Syrien beginnt mit Zerstörung von C-Waffenanlagen

Syrien hat Diplomatenkreisen zufolge mit der Zerstörung seiner Anlagen zur Produktion und Lagerung von Chemiewaffen begonnen. Seit Dezember werde daran gearbeitet, einen ersten Tunnel mit Zementwänden zu verschließen, hieß es in den Kreisen am Montag. Technische Schwierigkeiten und schlechtes Wetter hätten die Arbeiten an der Anlage aber verzögert, die nun Ende Jänner abgeschlossen sein sollten.


Bei der Zerstörung der Anlagen liegt Syrien mehrere Monate hinter dem Zeitplan zurück. Im Dezember forderten die USA von Syrien, den Prozess zu beschleunigen.
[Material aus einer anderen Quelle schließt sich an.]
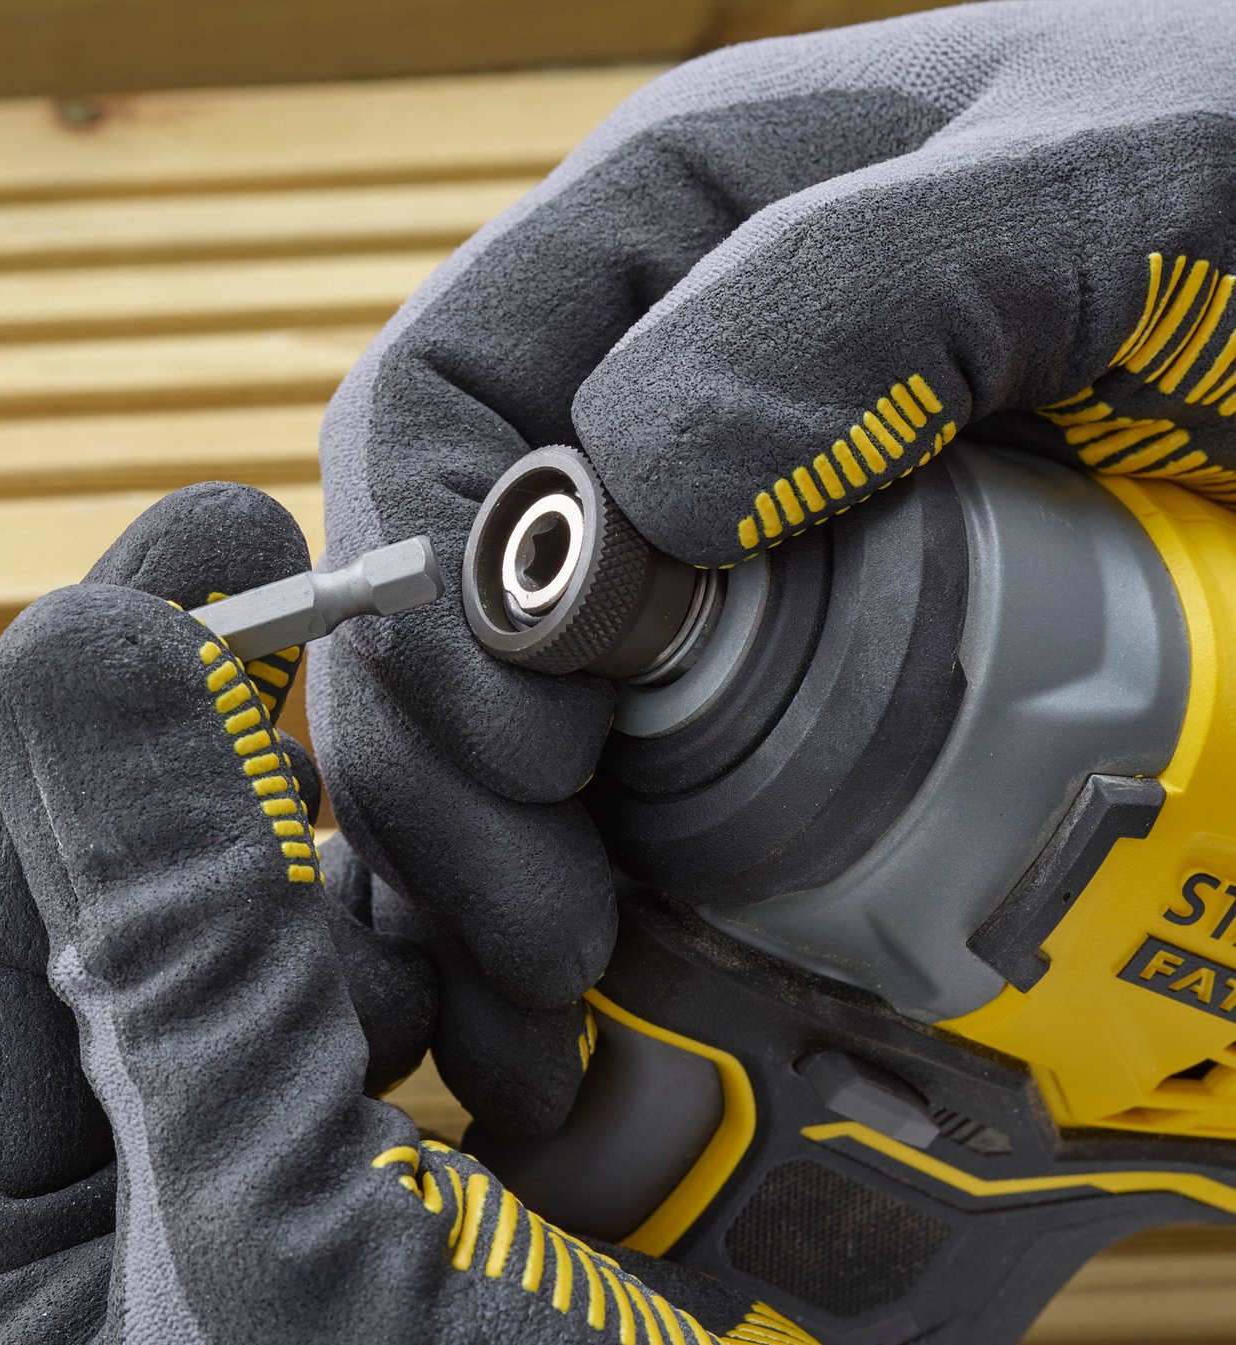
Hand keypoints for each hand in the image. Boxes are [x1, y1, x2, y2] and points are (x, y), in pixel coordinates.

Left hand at [0, 489, 810, 1344]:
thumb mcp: (284, 1246)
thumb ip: (172, 945)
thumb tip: (83, 642)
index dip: (107, 709)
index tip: (220, 540)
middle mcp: (53, 1239)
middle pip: (128, 920)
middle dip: (267, 822)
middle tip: (392, 732)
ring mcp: (213, 1216)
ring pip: (257, 965)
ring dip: (371, 913)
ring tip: (483, 939)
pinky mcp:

2013 stimmte Syrien auf internationalen Druck hin zu, das gesamte C-Waffen-Arsenal seines Landes aufzugeben und trat der Organisation für das Verbot chemischer Waffen (OPCW) bei. Anlass war ein Angriff mit Nervengas in der Nähe von Damaskus, bei dem Hunderte Menschen getötet wurden. Der Westen macht die syrische Regierung dafür verantwortlich, die USA drohten damals mit Militärschlägen.

Die Führung in Damaskus beschuldigt dagegen Rebellen, das Gas Sarin eingesetzt zu haben, sagte aber ihre Kooperation bei der Vernichtung sämtlicher C-Waffen zu. Unter der Leitung der OPCW werden 1300 Tonnen Kampfstoffe zerstört, die aus Syrien abtransportiert wurden.